Publisher: Hindawi Publishing Corporation

Author(s): Judith Feinberg, Michael Saag, Kathleen Squires, Judith Currier, Robert Ryan, Bruce Coate, Joseph Mrus.

http://doi.org/10.1155/2011/349165

Abstract

Background. We report health-related QoL (HRQoL) from GRACE (Gender, Race, And Clinical Experience) study by sex and race over 48 weeks. Methods. 429 treatment-experienced adults (HIV-1 RNA ≥ 1000 copies/mL) received darunavir/ritonavir 600/100 mg twice daily plus an appropriate background regimen. QoL was measured by the Functional Assessment of HIV Infection (FAHI) questionnaire. Results. 67% women and 77% men, including 67.4% black, 76.0% Hispanic, and 73.8% white patients, completed the trial. Baseline total FAHI scores were similar between sexes and races. Total FAHI of the entire population improved by Week 4 (P < .05); near-maximum changes obtained by Week 12 were maintained through Week 48. Women and black patients demonstrated larger improvements in total FAHI versus men, and Hispanic and white patients, respectively. Conclusion. HRQoL improved in all sex and racial/ethnic groups. Sex-based and race-based differences in improvements in FAHI subscales may provide insight into subtle differences of HIV-1 and treatment on HRQoL in different populations.

Partial Text

Improvements in antiretroviral (ARV) therapy have increased the life expectancy of patients with HIV-1 infection, and HIV is now considered a manageable chronic disease [1]. The maintenance of a high quality of life (QoL), as well as optimization of physical, emotional, and social health, is an important aspect of disease management for HIV-1–infected patients. Health-related quality of life (HRQoL) measures are used to quantify the physical and mental aspects of HIV-1 infection that can impact a patient’s overall well-being. Additionally, several studies have demonstrated a correlation between HRQoL and survival of HIV-1–infected patients [2–4], highlighting the need for monitoring and optimizing HRQoL. The GRACE (Gender, Race, And Clinical Experience) study was designed to investigate sex-based and race-based differences in outcomes with darunavir/ritonavir-(DRV/r-) based therapy in treatment-experienced patients. The primary outcomes of the GRACE study have been reported [5]. Here, we report the HRQoL results from GRACE by sex and race over 48 weeks.

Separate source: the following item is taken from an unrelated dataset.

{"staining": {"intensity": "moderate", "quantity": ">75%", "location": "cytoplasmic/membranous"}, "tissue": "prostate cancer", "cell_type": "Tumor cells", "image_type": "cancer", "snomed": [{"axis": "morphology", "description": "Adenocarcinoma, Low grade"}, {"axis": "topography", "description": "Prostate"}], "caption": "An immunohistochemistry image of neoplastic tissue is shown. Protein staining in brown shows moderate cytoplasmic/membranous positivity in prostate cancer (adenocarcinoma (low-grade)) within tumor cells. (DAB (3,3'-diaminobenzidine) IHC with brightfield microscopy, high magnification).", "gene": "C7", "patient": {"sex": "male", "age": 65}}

Many factors can impact the HRQoL of patients with HIV-1, including the tolerability of different ARV agents. Differences in safety/tolerability, pharmacokinetic parameters, and/or efficacy of ARVs could potentially contribute to sex-based or race-based differences in HRQoL scores. To date, studies investigating sex-based and race-based differences in HRQoL for HIV-1–infected patients have reported conflicting results [9–12]. In the GRACE study, HRQoL significantly improved for all participants. Near-maximal improvements were reached by Week 12 and were maintained through Week 48. When only patients who completed the trial were analyzed, similar improvements in total FAHI score over time were still seen, suggesting that the improvements in the overall population were not an artifact of patients with low HRQoL scores discontinuing the trial.

The sex-based and race-based differences in the improvements in total FAHI score and FAHI subscales may provide insight into the subtly different effects of HIV-1 infection and treatment on HRQoL in different populations. The data from GRACE on HRQoL by sex and race may provide valuable information into methods resulting in future optimization of treatments and retention in care for specific populations of HIV-infected patients.